A Closer Look: An Alpha-1 COPD Love Story
It’s How We Handle the Unforeseen Crises that Defines Us
Nineteen years ago, Sally Everett ’65 was diagnosed with Alpha-1 COPD, a rare form of chronic obstructive pulmonary disease that gets progressively worse. Then a successful prosecutor for the New York state attorney general’s Medicaid Fraud Control Unit, she stayed on the job even as she received weekly infusions of Alpha-1 antitrypsin, a protein collected from healthy plasma donors. She now breathes with the help of an oxygen tank and will decide in the next twelve months whether or not to get on a waiting list for lung transplantation.
“You go through a period of mourning,” she says of those who recently diagnosed with a chronic disease. But then, just as she and her parents did after a sibling’s untimely death, “You make a new life.”
When Everett was a sophomore in college, her younger sister, Barbie, was thrown from a horse and died soon afterward.

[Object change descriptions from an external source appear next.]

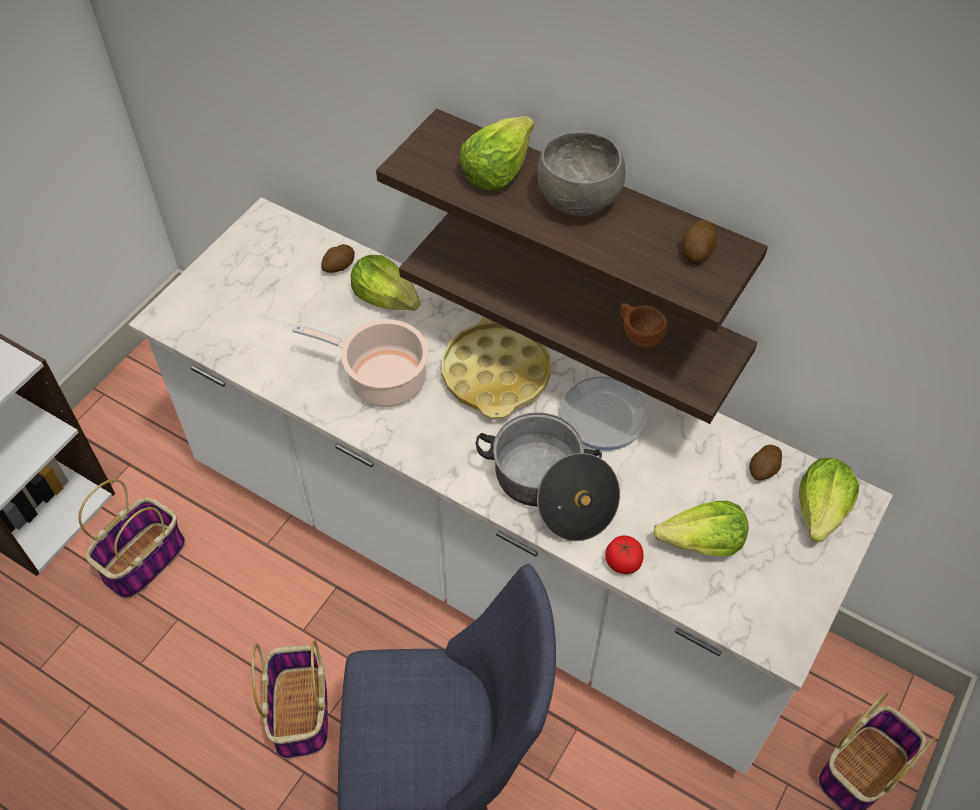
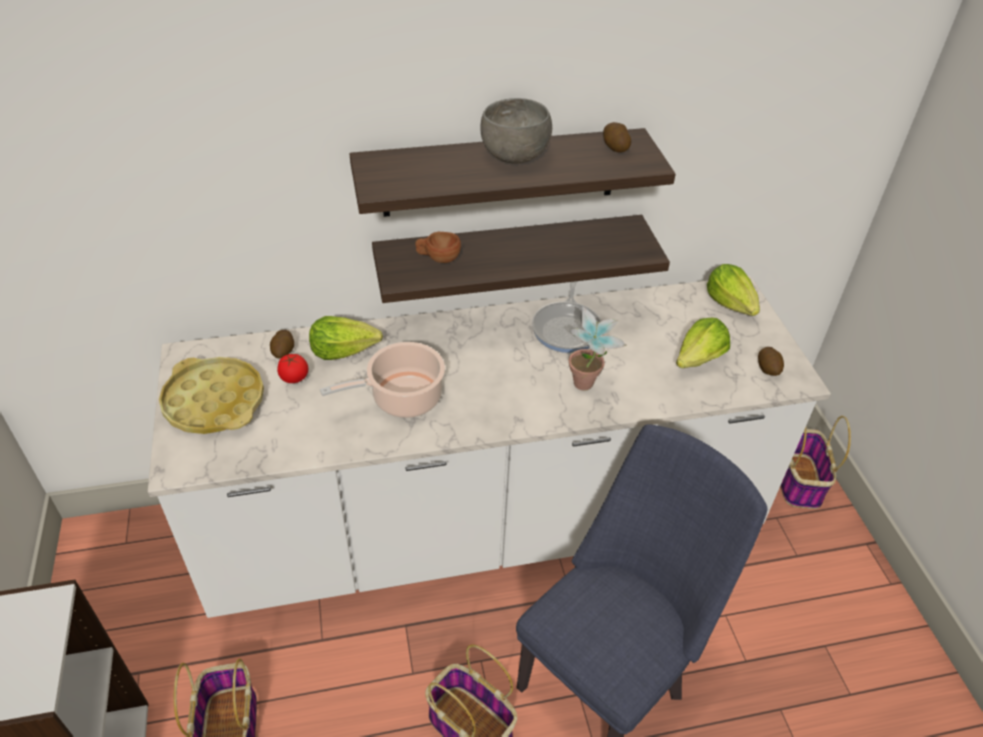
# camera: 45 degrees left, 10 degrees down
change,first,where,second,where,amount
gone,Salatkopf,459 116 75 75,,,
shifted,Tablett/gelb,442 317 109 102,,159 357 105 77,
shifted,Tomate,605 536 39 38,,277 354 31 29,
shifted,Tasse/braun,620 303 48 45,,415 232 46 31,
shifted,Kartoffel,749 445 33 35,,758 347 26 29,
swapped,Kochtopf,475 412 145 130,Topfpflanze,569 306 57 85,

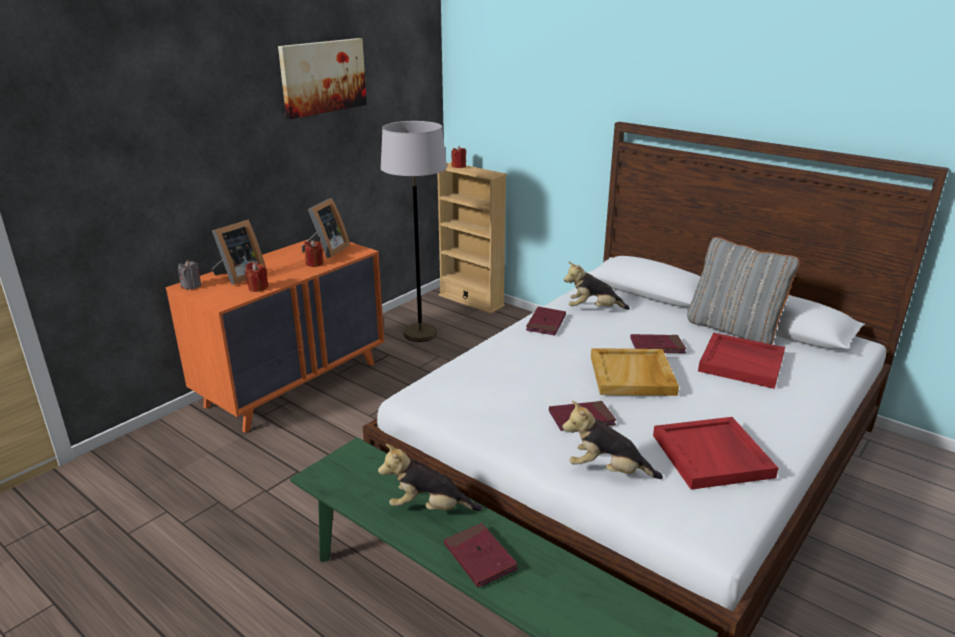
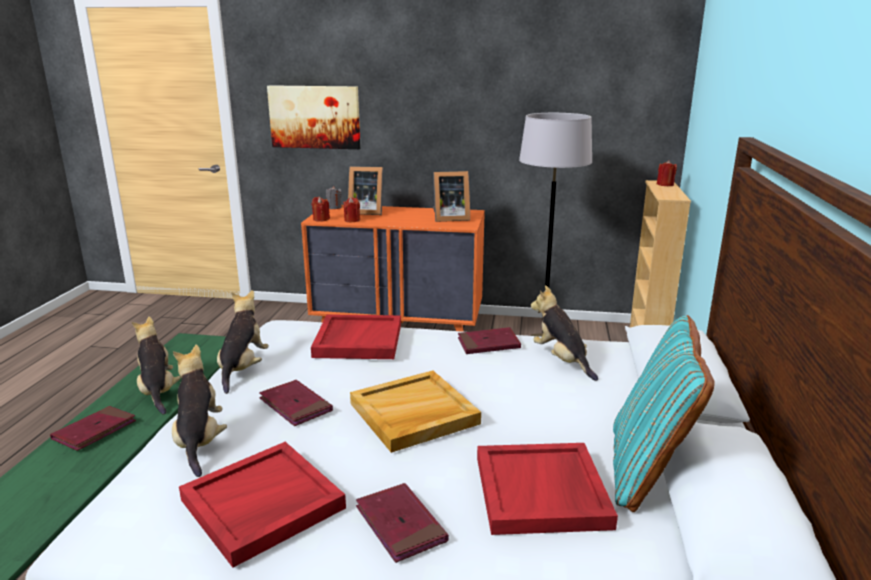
# camera: 60 degrees right, 5 degrees down
change,first,where,second,where,amount
new,,,Plüschtier,217 290 52 104,
new,,,Tablett/rot,311 314 90 45,
shifted,Bild,278 38 89 81,,267 85 93 64,
shifted,Kerze/rot,304 240 19 27,,312 197 18 25,
shifted,Buch/rot,630 334 56 19,,356 483 93 80,
repainted,Kissen/grau,687 237 113 107,Kissen/türkis,613 315 102 197,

Her family was living in overseas, at the time, and Everett had taken a year off from MHC to attend the American University in Beirut. Returning home, she watched and listened to her parents for clues on how to cope with such a wrenching event.
Letting out her pain, crying as much as she needed to, and not being afraid to talk about Barbie was the approach her parents advocated. “You have to get out your feelings,” Everett says. And once you do, you have a choice to make: get on with the rest of your life, or feel sorry for yourself. She chose the former.
“That summer I learned that stuff happens in life over which we have no control. It’s how we respond when it does that defines us,” Everett writes in her recent book, An Alpha-1 COPD Love Story. That same approach has served her well as she grapples with her own fragile health.
Her response has been twofold. She has tried to find a cure for the disease through the Alpha-1 Foundation. And she has opened her heart to Gordon Snider, a scientist and physician (and Everett’s second husband), whose work in understanding emphysema gave patients like her new hope. His own battles following a debilitating stroke have made their life together tender and more fragile.
Retired since 2003, Everett originally wrote the book for her grandchildren, to underscore that even in life’s darkest moments “you always have choices.” It has struck a note with all kinds of readers, though, and in winter was rated number one by readers, and was number thirteen in sales in the respiratory-disease category on Kindle Books. As she plans on giving half of the proceeds from the book to the Alpha-1 Foundation and half to a fund for her grandchildren’s’ education, Everett is pleased.
Producing the book was also therapeutic. “Writing is a catharsis, it teaches you to know yourself,” she says. And she knows that for her, life is all about the love of family and friends. “Without them, I don’t think either one of us would be fighting so hard to stay alive.”
—By Mieke Bomann
This article appeared in the spring 2012 issue of the Alumnae Quarterly.